EXTRACT PROVIDED:

————

With potential applications in everything from gene therapy, drug research and diagnosing viruses Clustered Regularly Interspaced Short Palindromic Repeats (CRISPR) is at the front of the medical world’s mind. But what is CRISPR and why all the hype?
What is CRISPR?
CRISPR is repeated chunks of DNA in bacteria. Like animals, bacteria are subject to viral infections. Bacteria use the CRISPR regions as a storage location for snippets of viral DNA after infection – a database of unfriendly viral DNA. By having this on file, the bacteria speed up their fight against future infections by similar viruses.
CRISPR technology is built off these sections of DNA. It involves a “DNA key” that binds to a section of DNA and an enzyme called Cas-9 that cuts and removes the bound section of DNA. Once removed, DNA manufactured by scientists can be inserted into the gap.
This means that for people with genetic conditions including cancer, it may one day be possible to remove mutated DNA and replace it with a corrected piece of genetic material.
Dr Le Cong from the Broad Institute at MIT is a world leader in CRISPR technology. He recently presented at the HGSA Conference in Hobart on the topic and says,
“Until now we could only read the genetic book inside us. CRISPR could give us a chance to sub-edit the text. It has the potential to offer improved treatment and more accurately diagnose disease and infection.”
Improving cancer treatments
Human trials into using CRISPR to treat cancer are on the horizon. Cancer cells are effective at supressing the immune response, which allows them to multiply without drawing attention. Researchers hope CRISPR will be able to make genetic edits that will boost this response.

————

(Dataset items)
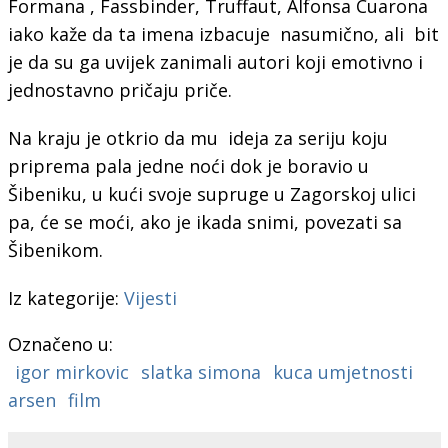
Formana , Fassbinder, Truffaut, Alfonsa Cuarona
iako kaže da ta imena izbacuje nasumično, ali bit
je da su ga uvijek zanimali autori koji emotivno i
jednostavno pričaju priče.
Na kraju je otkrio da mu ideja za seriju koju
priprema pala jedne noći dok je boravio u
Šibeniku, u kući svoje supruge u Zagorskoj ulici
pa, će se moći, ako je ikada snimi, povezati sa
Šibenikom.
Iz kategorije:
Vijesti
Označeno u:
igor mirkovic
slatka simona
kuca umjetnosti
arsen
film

————

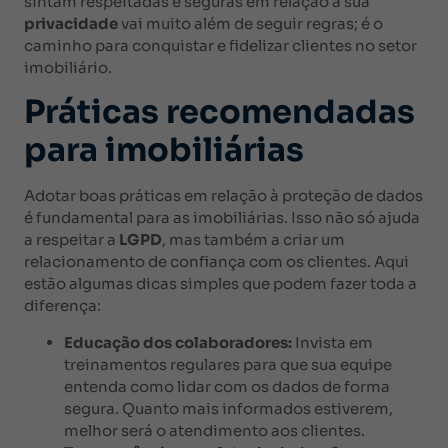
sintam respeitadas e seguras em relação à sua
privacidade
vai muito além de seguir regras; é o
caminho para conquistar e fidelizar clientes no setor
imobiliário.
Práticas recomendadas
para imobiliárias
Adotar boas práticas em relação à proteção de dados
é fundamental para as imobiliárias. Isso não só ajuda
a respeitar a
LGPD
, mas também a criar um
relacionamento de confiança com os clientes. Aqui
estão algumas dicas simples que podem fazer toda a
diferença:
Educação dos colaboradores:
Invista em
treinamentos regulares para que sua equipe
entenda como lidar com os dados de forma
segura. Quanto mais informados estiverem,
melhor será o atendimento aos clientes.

————

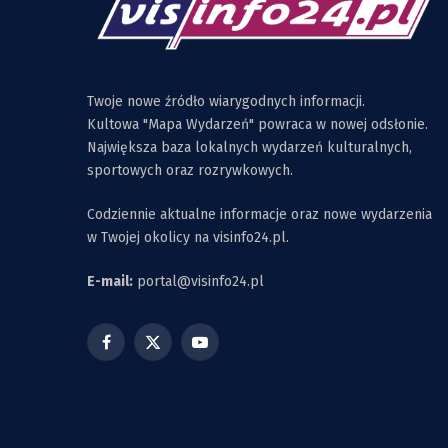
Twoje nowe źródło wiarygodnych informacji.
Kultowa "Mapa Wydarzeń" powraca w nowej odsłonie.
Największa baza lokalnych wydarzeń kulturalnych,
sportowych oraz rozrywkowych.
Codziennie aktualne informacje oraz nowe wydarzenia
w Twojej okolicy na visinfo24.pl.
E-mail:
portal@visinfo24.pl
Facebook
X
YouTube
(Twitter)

————

Continue the article on CRISPR, picking up right after its last sentence about boosting the immune response to cancer.

Scientists will harvest a type of immune cell, known as T-cells, from a cancer patient’s blood and then use CRISPR to edit them so they can better recognise cancer cells. These will then be put back into the patient to hunt and kill tumour cells.
Fighting the Zika virus
Dr Cong says that the technology can also be used to improve diagnosis. CRISPR can be used to identify regions of DNA without inserting new genetic material. This could provide extremely accurate diagnosis of disease and infections, early.
Earlier this year a study was published in Cell that showed CRISPR could be used to diagnose Zika virus. Dr Cong has been involved in similar research into using CRISPR for HIV diagnosis. If the technology is proved successful, the possibilities are endless.
Dr Cong is careful to point out, though, that despite the rapid pace of research, it is still early days. There are ethical concerns to work through regarding human genetic editing. And human trials require long periods of research and big investment. But the discovery has been made. And many believe it’s just a matter of time before we learn how to effectively harness CRISPR to bring real solutions to patients.